Raka terdiam, ia menunggu kelanjutan perkataan Nayra.

"Tapi orang yang disuka bersikap gak peduli, walaupun kenyataannya dia tahu kalau Aira suka dia, dan itu yang membuat Aira kecewa."

Raka tersentak, ia baru tahu fakta ini.

Dua menit kemudian diisi oleh keheningan, keduanya sibuk dengan pikirannya masing-masing.

Hingga akhirnya, Raka bangkit dari posisinya

"Eh, Rak, mau ngapain?" tanya Nayra ketika melihat Raka berjalan menuju sebuah toko cemilan.

"Bentar." Ucap Raka singkat sebelum memasuki toko yang diisi oleh makanan ringan itu.

***

"Halo, Ra."

Sontak, Aira menoleh ke arah Nayra yang baru saja menyapanya.

"Sini, Nay. Duduk." ucap Aira, mempersilahkan Nayra duduk di sampingnya.

Usai duduk, Nayra memperhatikan Aira.

Aira tampak memandang TV di depannya. Namun, setelah Nayra perhatikan lagi, tatapan Aira kosong.

"Ra..."

"Eh, iya Nay?" tanya Aira gelalapan.

Nayra tersenyum, lantas menyodorkan sebuah kantong plastik.

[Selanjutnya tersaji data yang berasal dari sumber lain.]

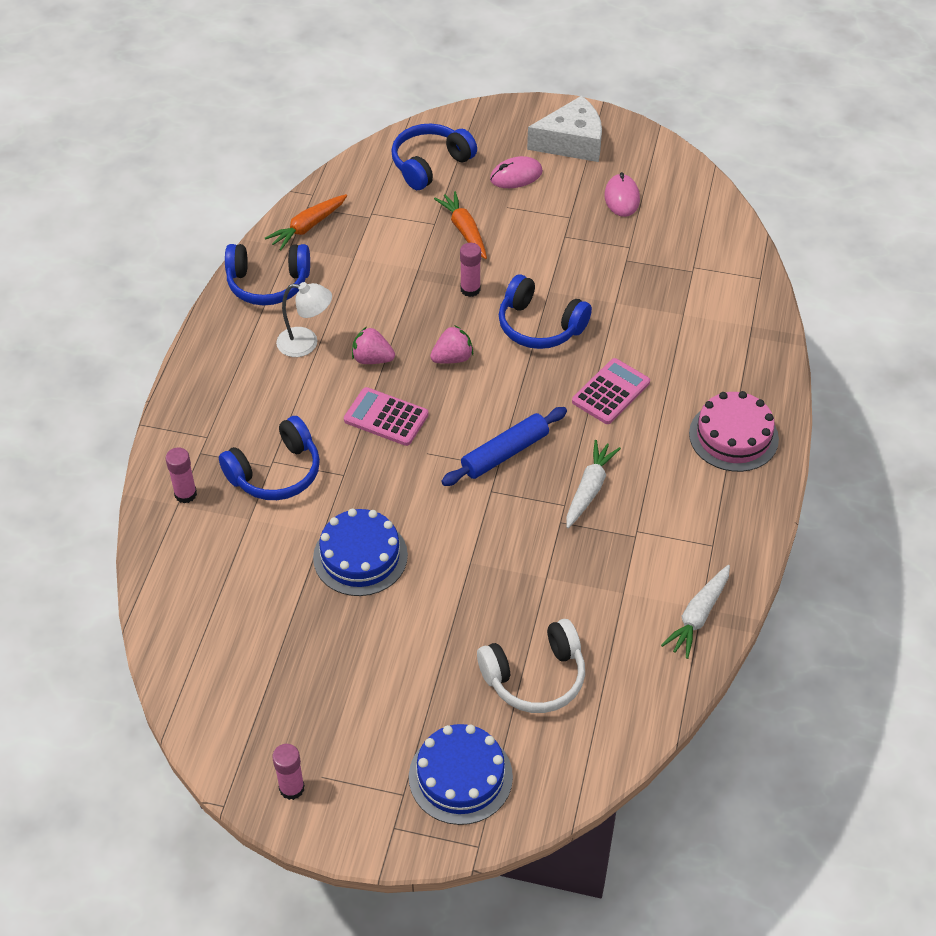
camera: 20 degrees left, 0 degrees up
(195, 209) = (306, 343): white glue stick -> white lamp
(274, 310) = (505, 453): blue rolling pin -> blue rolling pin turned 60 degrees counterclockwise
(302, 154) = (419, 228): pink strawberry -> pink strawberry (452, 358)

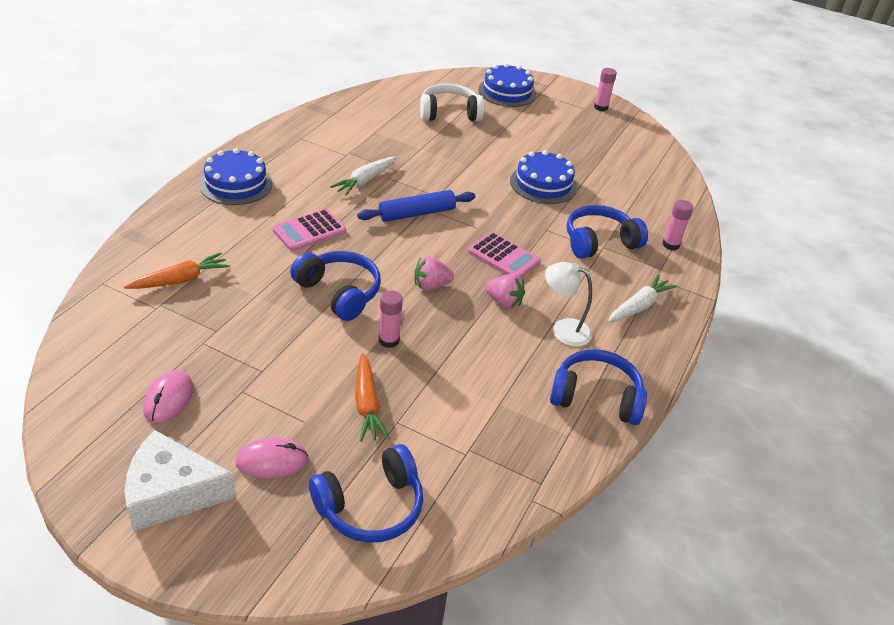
camera: 170 degrees left, 10 degrees down
(307, 227) = (544, 454): orange carrot -> orange carrot (180, 280)
(698, 616) = (335, 113): white carrot -> white carrot (639, 306)
(733, 436) = (236, 184): pink cake -> blue cake

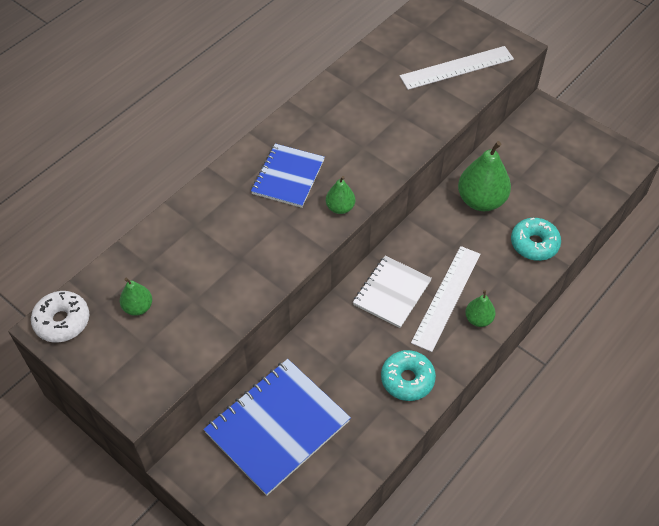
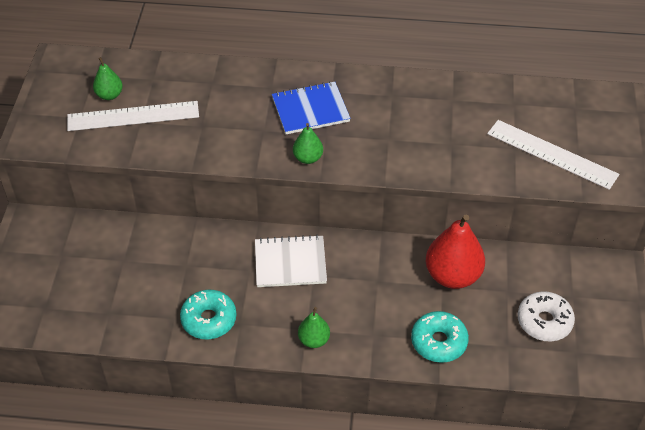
camera: 55 degrees right, 5 degrees down
(62, 321) = (66, 64): white donut -> white donut (544, 321)
(277, 427) = (100, 257): blue notebook -> none
(446, 297) = (318, 304): white ruler -> white ruler (133, 116)
(481, 200) = (452, 275): green pear -> red pear

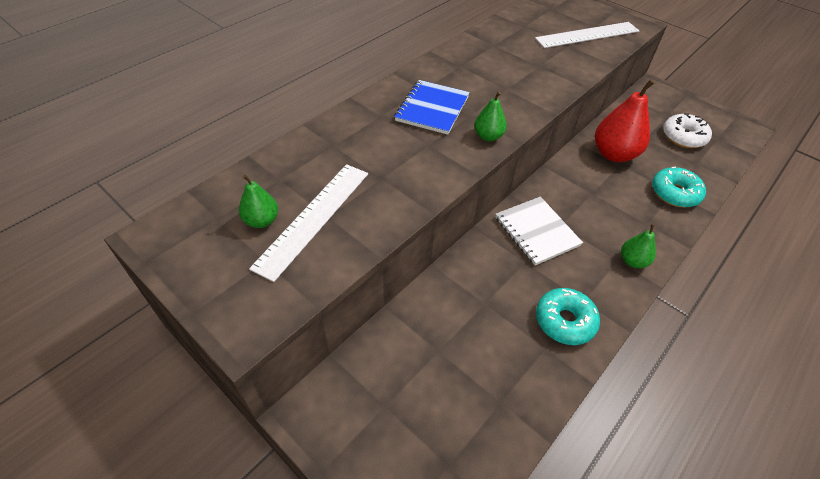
camera: 55 degrees left, 0 degrees up
(290, 263) = (536, 231): white notebook -> white notebook turned 60 degrees counterclockwise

"Buat aku?" Aira mencoba memastikan.

Nayra mengangguk mantap.

Perlahan, Aira menerima sodoran Nayra. Lantas membuka isinya.

"Makasih ya," ucap Aira tulus sembari memegang dua bungkus coklat yang ia dapat dari plastik tersebut.

"Bukan dari aku," ungkap Nayra.

Tentu saja Aira kebingungan.

Kalau bukan dari Nayra, lantas siapa?

"Jawaban atas pertanyaan kamu ada di coklat itu."

Nayra bangkit dari duduknya, lantas berjalan menuju kamarnya.

"Mau kemana, Nay?"

"Tidur. Mau nyusul Lena sama Della, ngantuk nih."

Sepeninggalan Nayra, Aira menemukan sebuah kertas kecil di balik salah satu coklat tersebut.

'Semangat ya

-Rk-'

Seketika, seutas senyum terukir di wajah Aira.

Kamu tahu aja kalau aku lagi gak baik-baik saja, Rak.